■ **SOURCE EXTRACT**
○ ○ ○ ○ ○ ○ ○

Peter Saleh: I want to come back to the conversation on the Foodservice and the restaurant space. George, you mentioned that pizza has slowed in the past year, yet fine dining is still doing pretty well. Do you feel like this is the lower-income consumer kind of pulling back? Just any — there’s been a lot of conversation and concern around that in the industry. Just wondering your thoughts on the consumer in that environment.
George Holm: That’s a hard one. QSR appears to be doing quite well. We do very little of it but it appears to be doing quite well. I think with pizza, I think that as there’s been more options for the consumer. They’ve consumed less pizza. I think there was — or the term pizza fatigue but there was — they did so well through the COVID period of time. So I probably don’t have a real good answer for you on that. I guess, the way to put it is lower end consumer, we do a lot of value store business out of Vistar and that business is doing well and we’d probably be doing a lot better, if there was more product availability. So that is a sign that people are kind of going down the chain a little bit. So I would guess, I would call it mixed.

○ ○ ○ ○ ○ ○ ○

■ **INFORMATION SHOWN**
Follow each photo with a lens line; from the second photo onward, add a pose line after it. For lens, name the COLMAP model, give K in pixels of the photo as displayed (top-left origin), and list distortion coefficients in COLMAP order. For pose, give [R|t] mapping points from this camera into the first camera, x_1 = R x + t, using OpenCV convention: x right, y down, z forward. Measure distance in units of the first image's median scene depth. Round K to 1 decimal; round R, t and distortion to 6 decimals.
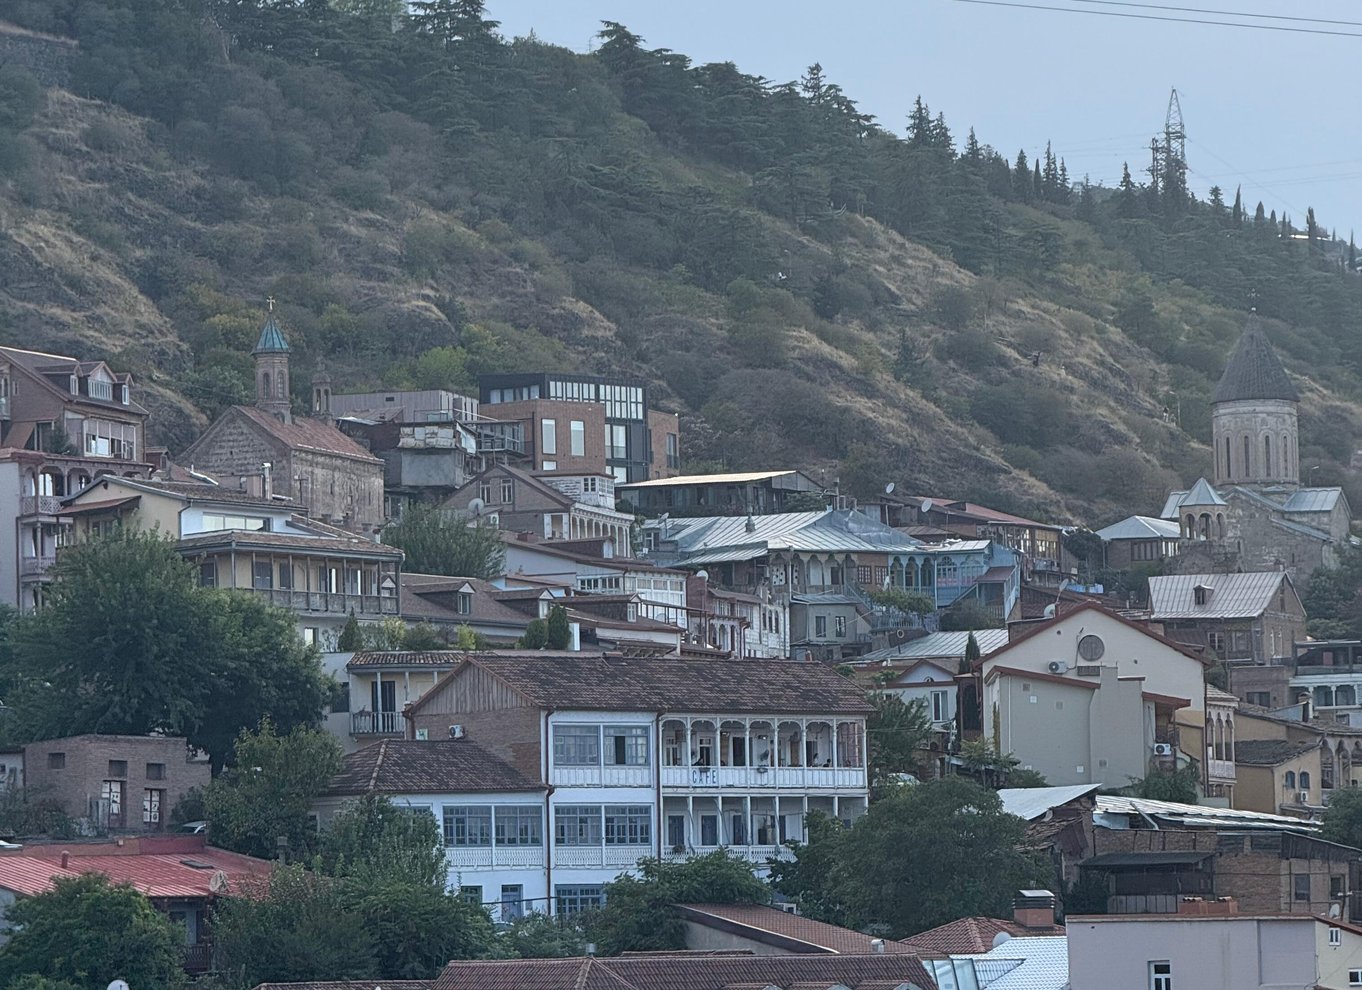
lens RADIAL K [[6178.5, 0, 681.0], [0, 6178.5, 495.0], [0, 0, 1]] dist [0.693371, -11.398244]
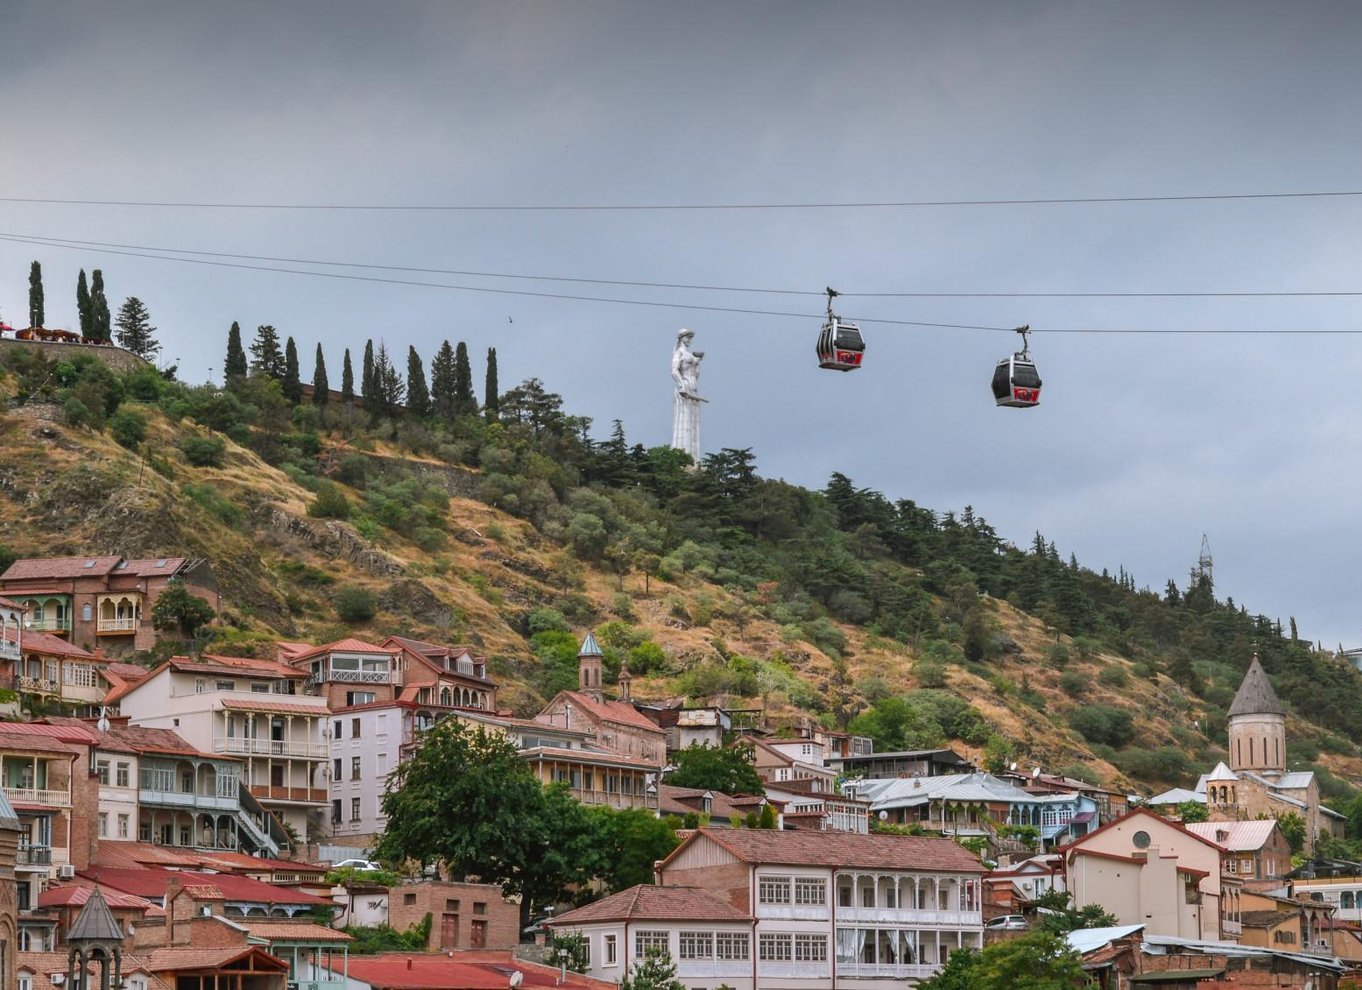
lens RADIAL K [[6178.5, 0, 681.0], [0, 6178.5, 495.0], [0, 0, 1]] dist [0.693371, -11.398244]
pose [[0.999991, 0.004083, 0.001341, -0.045390], [-0.004122, 0.999543, 0.029932, -0.103111], [-0.001218, -0.029937, 0.999551, -0.462778]]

○ ○ ○ ○ ○ ○ ○

■ **REQUIRED ACTIONS**
- 1) In the foodservice discussion, take everything from "George Holm: That’s" down to "call it mixed." and write it out again, changing "pizza" to "burgers".
- 2) Translate this sentence from the foodservice discussion into Spanish: "So that is a sign that people are kind of going down the chain a little bit."
- 3) Resume the foodservice discussion from the point where it stops.

■ **OUTPUTS FOR THE TASKS**
- 1)
George Holm: That’s a hard one. QSR appears to be doing quite well. We do very little of it but it appears to be doing quite well. I think with burgers, I think that as there’s been more options for the consumer. They’ve consumed less burgers. I think there was — or the term burgers fatigue but there was — they did so well through the COVID period of time. So I probably don’t have a real good answer for you on that. I guess, the way to put it is lower end consumer, we do a lot of value store business out of Vistar and that business is doing well and we’d probably be doing a lot better, if there was more product availability. So that is a sign that people are kind of going down the chain a little bit. So I would guess, I would call it mixed.

- 2) Así que eso es una señal de que la gente está bajando un poco en la cadena.

- 3)
Peter Saleh: Appreciate that. And just a housekeeping question here. I think you mentioned Foodservice inflation was about 9.6%. And — can you give us that number, what it was last year at this time and maybe on a 3-year basis, that would be helpful.
George Holm: Yes. We don’t have that number. We can get it and have Bill get that to you. But I would want to comment that, that was what we did last quarter and that we have seen a pretty significant deceleration in the last 5 weeks since the end of that quarter in food service.
Operator: We’ll take our next question from Fred Wightman with Wolfe Research.
Fred Wightman: I just wanted to come back to some of the cost benefits that you guys highlighted from the lower temporary workers. And over time, if we go back and look at some of the prior disclosures that you’ve provided about some of those onetime costs. Were those numbers only the temporary labor force or was that the combination of the temp labor force and the higher over time?
Patrick Hatcher: Yes. Thanks, Fred. This is Patrick. Those comments, those prior comments are really around the temp labor force and we were just highlighting because they’re unusual.
Fred Wightman: Okay. And then as we just think about the sequencing of those potential benefits going forward. If we look in 4Q of last year, you guys have started highlighting year-over-year benefits from lower temp workers. So how does that sort of piece together with the ability for some of these lower costs to offset some of those inventory gains or the headwinds from lower inventory gains that you’re facing here for the rest of the year?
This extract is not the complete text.